Brassed Off (1996)
6/10
It's heart's in the right place
20 May 2016
Warning: Spoilers
Pete Postlethwaite steals the show from the off as a dedicated band conductor, such as the show is, in the story of how Grimley Colliery brass band wins the national championships with the 'Lone Ranger Theme', as it's known to the working class. Of course, there are many bumps in the road, but Ewan MacGregor and Tara Fitzgerald's romance comes good in the end.

Sentimental, earnest, Brassed Off just about manages not to be condescending to the mining communities, and puts in a few deep digs against the Tory party. As a story, it holds together over the length of the movie, but as a depiction of people with no money and no hope, it's melodramatic. The characters are very simply drawn. Perhaps if it showed genuine desperation it would be too depressing; it's a feelgood story after all, and a difficult situation to draw a positive from.

So you get the triumph of people dedicated (that word again) to music, but you never get the feeling that the band means anything to them beyond being a drain on their finances.

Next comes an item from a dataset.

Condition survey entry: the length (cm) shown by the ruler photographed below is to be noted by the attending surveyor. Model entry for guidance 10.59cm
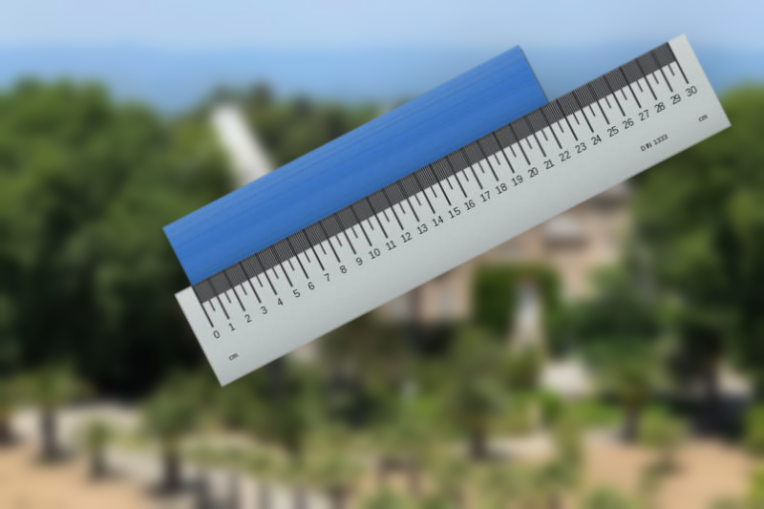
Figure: 22.5cm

They don't practise at home, their music brings them no joy, all they seem to be doing is keeping up appearances for the sake of it and because it's a colliery tradition. Pete Postlethwaite is the only character that expresses genuine passion for what he does, and the rest of them diss him for it.

Brass band performances of popular classics, however immaculate, are rarely deeply moving. The best you can do is admire the skill of a large group of amateur musicians, so the music is unlikely to give you goosebumps.

Then you get people having the bailiffs remove their house contents, and 1000 job losses, and wives and kids moving out, but you don't really sympathise because it's actually only about the brass band - and at least his phone's still connected.

Whatever is important to the characters, Brassed Off assumes with no establishing scenes that you are on board from the start, in the same way it assumes you are on board with the anti-Tory sentiments it embraces. In other words, your sympathy for the characters is taken for granted but never really established by them doing anything beyond playing brass instruments expertly. Perhaps the script is not sentimental enough. It's certainly not sophisticated.

Jim Carter puts in a good turn as a curmudgeonly euphonium (NOT trumpet) player - all the band are, in fact everybody is, curmudgeonly - and Tara Fitzgerald is as convincing (though unbelievable) as the limited script allows her to be. Ewan MacGregor has a very cute face, but on this showing he's a shallow, two-dimensional actor.

All in all, Brassed off is a pretty well-rendered, sentimental story about people in recent history who shared an enthusiasm for something completely outdated; it never gets traction on a genuine, touching, authentic human level, in spite of its right-on sentiments.

Worth watching to be able to say, "Pete Postlethwaite was bloody good, wasn't he?". And maybe, "That Thatcher, what a devil incarnate".